The Germans, in fact, swept the podium in every event, except for three bronze medals by American Erin Hamlin.

The 23-year-old from New York State made headlines last February when she won gold at the World Championships on her home track in Lake Placid. The victory ended a 99-event win streak by the German women in international and Olympic events stretching back over a decade.

On the men's side, every discussion begins and ends with Italian Armin Zoeggeler, the policeman with the lucky goatee from the German-speaking South Tyrol region.

In hockey terms, the 36-year-old has become the Wayne Gretzky of the sport.

He is looking for a third consecutive Olympic gold medal to go with nine Crystal Globes, signifying world championships.

He atomized the field on this year's circuit and is ranked No. 1 going to Whistler.

A third gold and he ties the record set by German great Georg Hackl, who was dethroned by Zoeggeler in Salt Lake in 2002 and has since retired.

Zoeggeler will be challenged by Germans David Moeller and Felix Loch and Russian Albert Demtschenko, who won silver in Turin 2006.

The doubles crown is up for grabs. A number of pairs slid well this season.

Germany's Andre Florschuetz and Torsten Wustlich are the top-ranked team. They won silver in Turin in 2006 and beat the field in Whistler at the test event in 2009.

Germany's famed Patric Leitner and Alexander Resch are No. 2. The Bavarian-born team took gold in Salt Lake 2002 and have six World Cup titles in their trophy case.

The Austrian brothers team of Andreas and Wolfgang Linger are the defending gold medallists. They won one race this year and are ranked fifth.

Results notwithstanding, Vancouver will be a watershed year for Canada's luge program, which, with zero medals in the Olympics, has been a poor cousin to bobsled and skeleton. That was reflected in the amount of funding the sport received from Canada's Own The Podium fund. Of the $14 million delivered to aid Canada's performance in sliding sports, only a quarter of it, $3.4 million, went to luge.
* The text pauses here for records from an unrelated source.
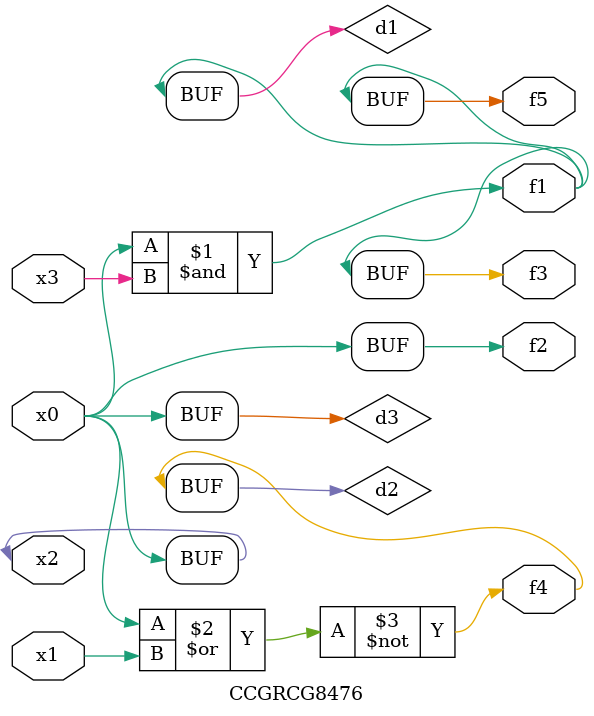
<source format=v>
module CCGRCG8476(
	input x0, x1, x2, x3,
	output f1, f2, f3, f4, f5
);

	wire d1, d2, d3;

	and (d1, x2, x3);
	nor (d2, x0, x1);
	buf (d3, x0, x2);
	assign f1 = d1;
	assign f2 = d3;
	assign f3 = d1;
	assign f4 = d2;
	assign f5 = d1;
endmodule

</source>
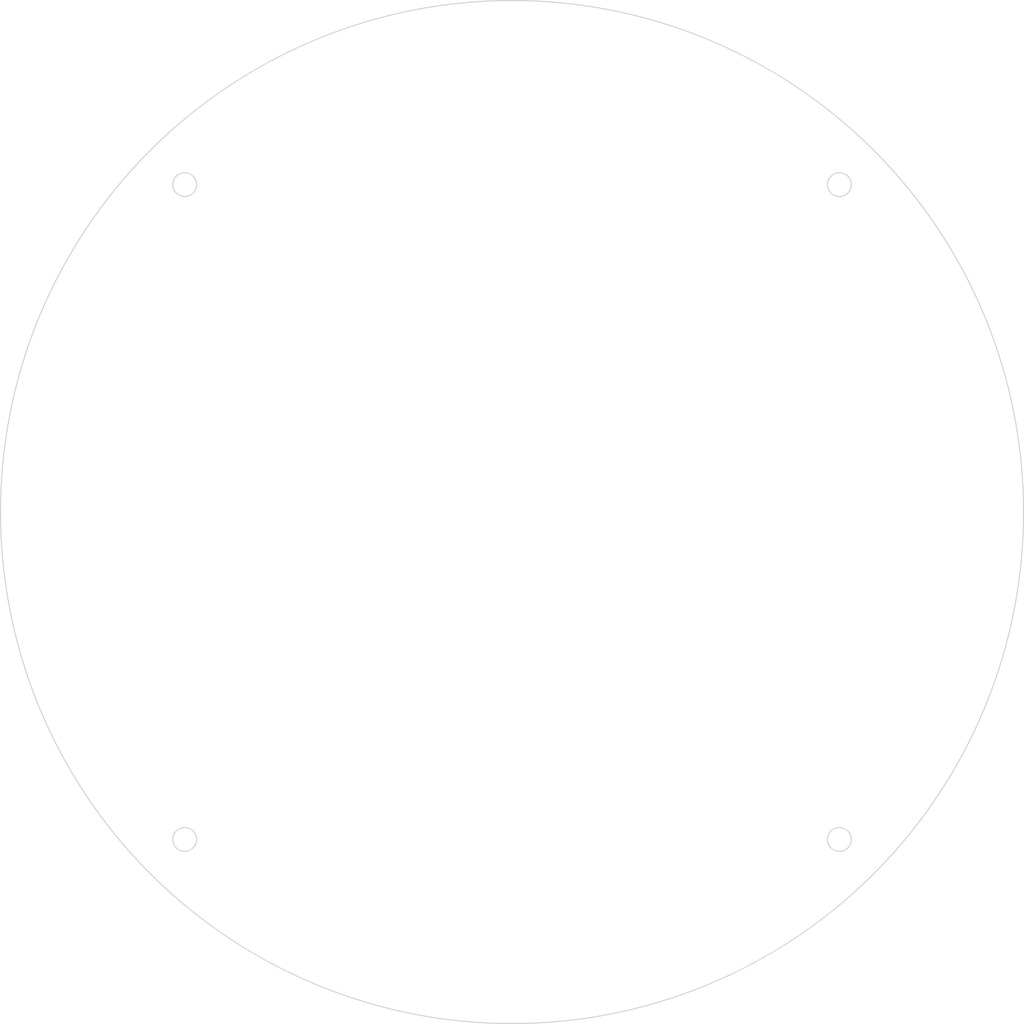
<source format=kicad_pcb>
(kicad_pcb (version 3) (host pcbnew "(2013-07-07 BZR 4022)-stable")

  (general
    (links 0)
    (no_connects 0)
    (area 24.924999 24.924999 175.075001 175.075001)
    (thickness 1.6)
    (drawings 5)
    (tracks 0)
    (zones 0)
    (modules 0)
    (nets 1)
  )

  (page A4)
  (layers
    (15 F.Cu signal)
    (0 B.Cu signal)
    (16 B.Adhes user)
    (17 F.Adhes user)
    (18 B.Paste user)
    (19 F.Paste user)
    (20 B.SilkS user)
    (21 F.SilkS user)
    (22 B.Mask user)
    (23 F.Mask user)
    (24 Dwgs.User user)
    (25 Cmts.User user)
    (26 Eco1.User user)
    (27 Eco2.User user)
    (28 Edge.Cuts user)
  )

  (setup
    (last_trace_width 0.254)
    (trace_clearance 0.254)
    (zone_clearance 0.508)
    (zone_45_only no)
    (trace_min 0.254)
    (segment_width 0.2)
    (edge_width 0.15)
    (via_size 0.889)
    (via_drill 0.635)
    (via_min_size 0.889)
    (via_min_drill 0.508)
    (uvia_size 0.508)
    (uvia_drill 0.127)
    (uvias_allowed no)
    (uvia_min_size 0.508)
    (uvia_min_drill 0.127)
    (pcb_text_width 0.3)
    (pcb_text_size 1.5 1.5)
    (mod_edge_width 0.15)
    (mod_text_size 1.5 1.5)
    (mod_text_width 0.15)
    (pad_size 1.524 1.524)
    (pad_drill 0.762)
    (pad_to_mask_clearance 0.2)
    (aux_axis_origin 0 0)
    (visible_elements 7FFFFFFF)
    (pcbplotparams
      (layerselection 268435456)
      (usegerberextensions false)
      (excludeedgelayer true)
      (linewidth 0.100000)
      (plotframeref false)
      (viasonmask false)
      (mode 1)
      (useauxorigin false)
      (hpglpennumber 1)
      (hpglpenspeed 20)
      (hpglpendiameter 15)
      (hpglpenoverlay 2)
      (psnegative false)
      (psa4output false)
      (plotreference true)
      (plotvalue true)
      (plotothertext true)
      (plotinvisibletext false)
      (padsonsilk false)
      (subtractmaskfromsilk false)
      (outputformat 3)
      (mirror false)
      (drillshape 0)
      (scaleselection 1)
      (outputdirectory TRAFO_CASE/))
  )

  (net 0 "")

  (net_class Default "This is the default net class."
    (clearance 0.254)
    (trace_width 0.254)
    (via_dia 0.889)
    (via_drill 0.635)
    (uvia_dia 0.508)
    (uvia_drill 0.127)
    (add_net "")
  )

  (gr_circle (center 148 148) (end 149.75 148) (layer Edge.Cuts) (width 0.15))
  (gr_circle (center 52 148) (end 53.75 148) (layer Edge.Cuts) (width 0.15))
  (gr_circle (center 148 52) (end 149.75 52) (layer Edge.Cuts) (width 0.15) (tstamp 52675E1B))
  (gr_circle (center 52 52) (end 53.75 52) (layer Edge.Cuts) (width 0.15) (tstamp 52675E20))
  (gr_circle (center 100 100) (end 175 100) (layer Edge.Cuts) (width 0.15) (tstamp 52675E22))

)

</source>
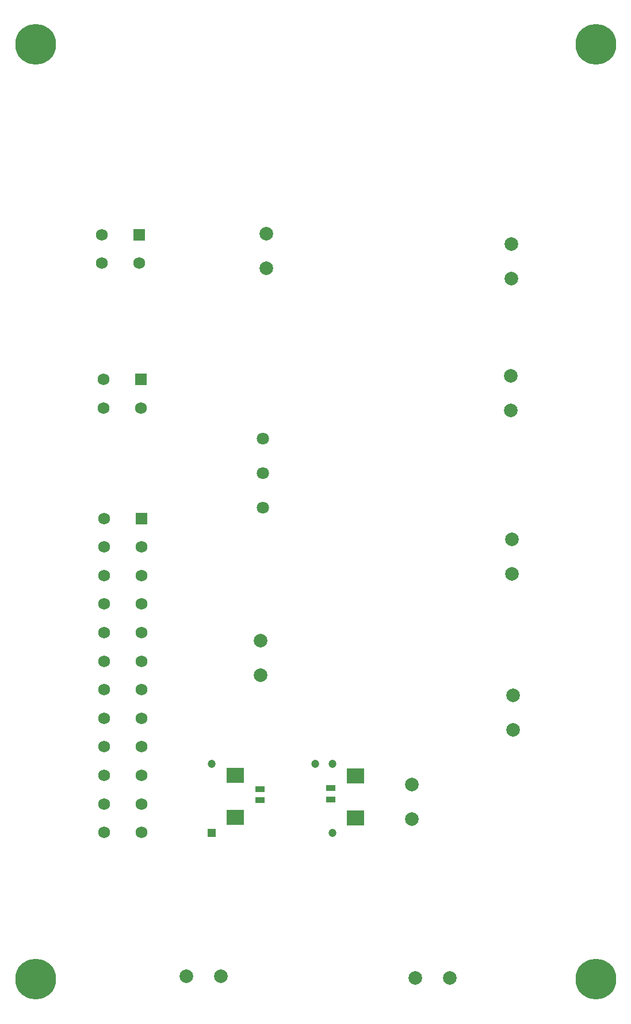
<source format=gbr>
%TF.GenerationSoftware,KiCad,Pcbnew,7.0.8-7.0.8~ubuntu22.04.1*%
%TF.CreationDate,2025-01-17T11:03:05+01:00*%
%TF.ProjectId,supply_interface,73757070-6c79-45f6-996e-746572666163,rev?*%
%TF.SameCoordinates,Original*%
%TF.FileFunction,Soldermask,Bot*%
%TF.FilePolarity,Negative*%
%FSLAX46Y46*%
G04 Gerber Fmt 4.6, Leading zero omitted, Abs format (unit mm)*
G04 Created by KiCad (PCBNEW 7.0.8-7.0.8~ubuntu22.04.1) date 2025-01-17 11:03:05*
%MOMM*%
%LPD*%
G01*
G04 APERTURE LIST*
%ADD10C,0.800000*%
%ADD11C,6.000000*%
%ADD12R,1.750000X1.750000*%
%ADD13C,1.750000*%
%ADD14C,2.006600*%
%ADD15R,1.200000X1.200000*%
%ADD16C,1.200000*%
%ADD17C,1.800000*%
%ADD18R,1.470000X0.970000*%
%ADD19R,2.500000X2.300000*%
G04 APERTURE END LIST*
D10*
%TO.C,H4*%
X125250000Y-167500000D03*
X125909010Y-165909010D03*
X125909010Y-169090990D03*
X127500000Y-165250000D03*
D11*
X127500000Y-167500000D03*
D10*
X127500000Y-169750000D03*
X129090990Y-165909010D03*
X129090990Y-169090990D03*
X129750000Y-167500000D03*
%TD*%
D12*
%TO.C,J2*%
X60500000Y-79300000D03*
D13*
X60500000Y-83500000D03*
X55000000Y-79300000D03*
X55000000Y-83500000D03*
%TD*%
D14*
%TO.C,J9*%
X79000000Y-57820000D03*
X79000000Y-62900000D03*
%TD*%
D10*
%TO.C,H2*%
X125250000Y-30000000D03*
X125909010Y-28409010D03*
X125909010Y-31590990D03*
X127500000Y-27750000D03*
D11*
X127500000Y-30000000D03*
D10*
X127500000Y-32250000D03*
X129090990Y-28409010D03*
X129090990Y-31590990D03*
X129750000Y-30000000D03*
%TD*%
D15*
%TO.C,PS1*%
X70960000Y-145960000D03*
D16*
X88740000Y-145960000D03*
X88740000Y-135800000D03*
X86200000Y-135800000D03*
X70960000Y-135800000D03*
%TD*%
D14*
%TO.C,J6*%
X115300000Y-125760000D03*
X115300000Y-130840000D03*
%TD*%
%TO.C,J11*%
X115050000Y-59360000D03*
X115050000Y-64440000D03*
%TD*%
D10*
%TO.C,H3*%
X42750000Y-167500000D03*
X43409010Y-165909010D03*
X43409010Y-169090990D03*
X45000000Y-165250000D03*
D11*
X45000000Y-167500000D03*
D10*
X45000000Y-169750000D03*
X46590990Y-165909010D03*
X46590990Y-169090990D03*
X47250000Y-167500000D03*
%TD*%
D12*
%TO.C,J1*%
X60590000Y-99710000D03*
D13*
X60590000Y-103910000D03*
X60590000Y-108110000D03*
X60590000Y-112310000D03*
X60590000Y-116510000D03*
X60590000Y-120710000D03*
X60590000Y-124910000D03*
X60590000Y-129110000D03*
X60590000Y-133310000D03*
X60590000Y-137510000D03*
X60590000Y-141710000D03*
X60590000Y-145910000D03*
X55090000Y-99710000D03*
X55090000Y-103910000D03*
X55090000Y-108110000D03*
X55090000Y-112310000D03*
X55090000Y-116510000D03*
X55090000Y-120710000D03*
X55090000Y-124910000D03*
X55090000Y-129110000D03*
X55090000Y-133310000D03*
X55090000Y-137510000D03*
X55090000Y-141710000D03*
X55090000Y-145910000D03*
%TD*%
D12*
%TO.C,J7*%
X60300000Y-58000000D03*
D13*
X60300000Y-62200000D03*
X54800000Y-58000000D03*
X54800000Y-62200000D03*
%TD*%
D17*
%TO.C,J5*%
X78450000Y-98130000D03*
X78450000Y-93050000D03*
X78450000Y-87970000D03*
%TD*%
D14*
%TO.C,J4*%
X72330000Y-167100000D03*
X67250000Y-167100000D03*
%TD*%
%TO.C,J3*%
X105980000Y-167310000D03*
X100900000Y-167310000D03*
%TD*%
%TO.C,J12*%
X78150000Y-117664900D03*
X78150000Y-122744900D03*
%TD*%
D10*
%TO.C,H1*%
X42750000Y-30000000D03*
X43409010Y-28409010D03*
X43409010Y-31590990D03*
X45000000Y-27750000D03*
D11*
X45000000Y-30000000D03*
D10*
X45000000Y-32250000D03*
X46590990Y-28409010D03*
X46590990Y-31590990D03*
X47250000Y-30000000D03*
%TD*%
D14*
%TO.C,J10*%
X100440000Y-138860000D03*
X100440000Y-143940000D03*
%TD*%
%TO.C,J8*%
X115150000Y-102810000D03*
X115150000Y-107890000D03*
%TD*%
%TO.C,J13*%
X114950000Y-78720000D03*
X114950000Y-83800000D03*
%TD*%
D18*
%TO.C,C3*%
X78090000Y-141190000D03*
X78090000Y-139530000D03*
%TD*%
%TO.C,C4*%
X88490000Y-141040000D03*
X88490000Y-139380000D03*
%TD*%
D19*
%TO.C,C1*%
X74440000Y-137510000D03*
X74440000Y-143710000D03*
%TD*%
%TO.C,C2*%
X92140000Y-137560000D03*
X92140000Y-143760000D03*
%TD*%
M02*

</source>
They have hired new team coach Wolfgang Staudinger away from the powerhouse Germans. Staudinger, the doubles Olympic bronze medallist in Calgary 1988, is slowly changing the team's culture and approach on a seven-year contract that keeps him through the 2014 games in Sochi, Russia.

Sleds are now custom-built in-house and there's emphasis on strength training and faster start times. Cameras have been set up on the Whistler course for real-time visual analysis.

Still, it's a steep hill to climb.

Statistically and historically, this is Germany's sport. About half of all Olympic medals ever handed out in men's singles and in doubles have gone to Germans. Their women have taken 75 per cent. No other country comes close.

The word luge may be French, but the Germans will prove again in Whistler that they wrote the book.